BEGIN EXCERPTED TEXT
The SMART module contains mathematical algorithms that perform a series of
calculations for a given reaction process. This module performs mass balance calculations based
on user-entered data and classifies the hazardous nature of each material used or formed in the
process, using established EPA guidelines. You will be asked for some general information
regarding your reaction process:
the reaction identity or name ("Reaction ID");
the typical number of batches per year; and,
the expected percent yield of the reaction.
You should also be prepared to provide the following information for each chemical used
or formed in the process:
CAS Registry Number (CAS RN), if known;
the kg/batch charged or formed;
the kg/batch recovered;
the role of the chemical in the reaction (e.g., feedstock, product, solvent, etc.); and
the number of equivalents required or formed (this information is not needed for
catalysts, solvents, impurities, and byproducts).
Use a CAS RN if you know it. The GCES includes a Lookup Table with basic
information on over 60,000 chemicals listed by CAS RN (note: this list is not reflective of TSCA
inventory). If the CAS RN you enter is in the database, the GCES automatically looks up:
the chemical name;
the molecular weight; and,
the SMILES notation (i.e., the chemical structure).
If a chemical in the manufacturing process does not have a CAS RN, you will also need to enter a
unique alphanumeric identifier for the chemical so that the system can store information on this
chemical for your use later.
END EXCERPTED TEXT
BEGIN SUPPLIED ENTRIES
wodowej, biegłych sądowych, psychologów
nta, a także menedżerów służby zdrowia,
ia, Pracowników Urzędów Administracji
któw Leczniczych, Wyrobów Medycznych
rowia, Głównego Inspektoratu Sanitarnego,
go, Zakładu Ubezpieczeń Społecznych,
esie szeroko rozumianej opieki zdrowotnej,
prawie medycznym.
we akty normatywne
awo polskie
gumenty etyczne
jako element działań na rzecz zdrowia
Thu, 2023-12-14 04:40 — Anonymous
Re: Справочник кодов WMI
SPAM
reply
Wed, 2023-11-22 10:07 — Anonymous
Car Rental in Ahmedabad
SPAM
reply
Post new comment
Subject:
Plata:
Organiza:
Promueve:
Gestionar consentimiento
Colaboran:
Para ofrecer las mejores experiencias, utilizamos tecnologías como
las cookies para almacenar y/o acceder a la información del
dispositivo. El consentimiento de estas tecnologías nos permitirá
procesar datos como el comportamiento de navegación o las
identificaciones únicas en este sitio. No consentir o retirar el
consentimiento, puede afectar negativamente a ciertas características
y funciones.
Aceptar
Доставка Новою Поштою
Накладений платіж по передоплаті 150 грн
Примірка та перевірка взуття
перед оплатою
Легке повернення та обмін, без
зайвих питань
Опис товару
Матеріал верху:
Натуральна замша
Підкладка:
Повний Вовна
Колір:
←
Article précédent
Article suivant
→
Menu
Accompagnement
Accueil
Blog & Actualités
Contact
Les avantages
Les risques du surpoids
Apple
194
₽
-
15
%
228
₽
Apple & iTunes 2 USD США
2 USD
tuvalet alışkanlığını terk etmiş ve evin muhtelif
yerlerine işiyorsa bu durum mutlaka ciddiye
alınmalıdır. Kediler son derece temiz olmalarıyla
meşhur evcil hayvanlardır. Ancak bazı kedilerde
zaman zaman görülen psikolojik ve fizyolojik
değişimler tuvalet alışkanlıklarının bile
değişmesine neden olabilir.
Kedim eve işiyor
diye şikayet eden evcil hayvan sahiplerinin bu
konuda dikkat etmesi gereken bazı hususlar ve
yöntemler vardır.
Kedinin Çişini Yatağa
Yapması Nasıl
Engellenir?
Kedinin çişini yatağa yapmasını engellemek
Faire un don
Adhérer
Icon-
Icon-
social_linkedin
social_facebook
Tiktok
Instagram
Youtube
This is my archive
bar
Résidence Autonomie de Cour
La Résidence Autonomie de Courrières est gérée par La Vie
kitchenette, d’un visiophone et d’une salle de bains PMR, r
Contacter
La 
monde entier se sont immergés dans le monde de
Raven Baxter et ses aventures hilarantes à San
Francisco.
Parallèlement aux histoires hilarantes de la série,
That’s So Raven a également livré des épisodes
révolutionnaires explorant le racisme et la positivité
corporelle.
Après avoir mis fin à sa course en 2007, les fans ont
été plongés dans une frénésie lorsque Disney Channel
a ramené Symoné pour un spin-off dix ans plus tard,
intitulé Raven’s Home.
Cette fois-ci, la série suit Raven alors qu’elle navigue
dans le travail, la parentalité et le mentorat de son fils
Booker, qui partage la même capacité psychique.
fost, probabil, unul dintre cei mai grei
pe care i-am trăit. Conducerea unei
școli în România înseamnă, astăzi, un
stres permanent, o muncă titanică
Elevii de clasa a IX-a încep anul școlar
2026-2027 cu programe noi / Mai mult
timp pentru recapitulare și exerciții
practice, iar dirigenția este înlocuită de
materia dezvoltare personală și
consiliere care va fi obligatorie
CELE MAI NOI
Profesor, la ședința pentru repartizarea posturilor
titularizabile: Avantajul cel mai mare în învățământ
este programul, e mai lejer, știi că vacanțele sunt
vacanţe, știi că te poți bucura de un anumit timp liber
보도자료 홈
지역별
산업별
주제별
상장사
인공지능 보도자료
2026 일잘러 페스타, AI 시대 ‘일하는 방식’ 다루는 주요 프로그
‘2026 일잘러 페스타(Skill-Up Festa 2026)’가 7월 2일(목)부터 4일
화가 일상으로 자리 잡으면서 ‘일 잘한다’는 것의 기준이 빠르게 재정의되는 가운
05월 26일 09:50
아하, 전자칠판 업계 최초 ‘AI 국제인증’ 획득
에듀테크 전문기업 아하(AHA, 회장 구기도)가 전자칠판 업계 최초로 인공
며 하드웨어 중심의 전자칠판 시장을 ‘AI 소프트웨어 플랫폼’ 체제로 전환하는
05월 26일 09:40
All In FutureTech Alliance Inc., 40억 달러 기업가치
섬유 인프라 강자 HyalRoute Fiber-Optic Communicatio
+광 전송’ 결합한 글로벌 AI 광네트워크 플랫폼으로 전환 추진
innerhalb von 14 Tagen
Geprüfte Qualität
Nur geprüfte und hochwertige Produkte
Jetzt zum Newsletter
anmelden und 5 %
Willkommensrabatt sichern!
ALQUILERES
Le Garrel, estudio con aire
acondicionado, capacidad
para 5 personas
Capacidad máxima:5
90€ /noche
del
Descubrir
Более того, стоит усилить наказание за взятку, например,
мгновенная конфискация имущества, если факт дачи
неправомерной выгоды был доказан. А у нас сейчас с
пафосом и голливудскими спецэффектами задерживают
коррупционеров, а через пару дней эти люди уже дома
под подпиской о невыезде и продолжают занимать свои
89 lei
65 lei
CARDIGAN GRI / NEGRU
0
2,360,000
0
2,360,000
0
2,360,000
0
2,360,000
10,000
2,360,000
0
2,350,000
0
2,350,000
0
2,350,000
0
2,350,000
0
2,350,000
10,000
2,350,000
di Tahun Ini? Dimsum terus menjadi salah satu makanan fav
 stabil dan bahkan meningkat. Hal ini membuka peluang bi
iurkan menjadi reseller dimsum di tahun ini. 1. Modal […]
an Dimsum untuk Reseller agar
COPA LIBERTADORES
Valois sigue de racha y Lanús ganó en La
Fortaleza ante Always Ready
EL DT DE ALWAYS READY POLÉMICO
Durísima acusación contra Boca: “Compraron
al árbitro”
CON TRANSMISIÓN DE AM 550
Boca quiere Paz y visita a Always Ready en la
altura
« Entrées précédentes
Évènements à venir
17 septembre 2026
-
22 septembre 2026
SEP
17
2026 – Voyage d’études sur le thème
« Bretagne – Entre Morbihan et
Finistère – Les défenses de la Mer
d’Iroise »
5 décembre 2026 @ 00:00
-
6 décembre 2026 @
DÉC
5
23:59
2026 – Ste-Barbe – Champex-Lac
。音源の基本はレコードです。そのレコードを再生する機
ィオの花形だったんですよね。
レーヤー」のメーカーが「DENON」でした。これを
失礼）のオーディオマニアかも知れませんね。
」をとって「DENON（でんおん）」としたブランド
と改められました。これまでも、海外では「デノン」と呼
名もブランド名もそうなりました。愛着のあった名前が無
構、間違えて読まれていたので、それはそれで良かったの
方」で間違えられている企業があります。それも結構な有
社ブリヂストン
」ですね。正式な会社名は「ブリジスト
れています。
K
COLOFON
END SUPPLIED ENTRIES
ASSIGNMENT: Copy the part of the SMART module text from "Use a CAS RN" to "the chemical structure)." word for word. This data has nothing to do with the SMART module text.

ANSWER SPACE:
Use a CAS RN if you know it. The GCES includes a Lookup Table with basic
information on over 60,000 chemicals listed by CAS RN (note: this list is not reflective of TSCA
inventory). If the CAS RN you enter is in the database, the GCES automatically looks up:
the chemical name;
the molecular weight; and,
the SMILES notation (i.e., the chemical structure).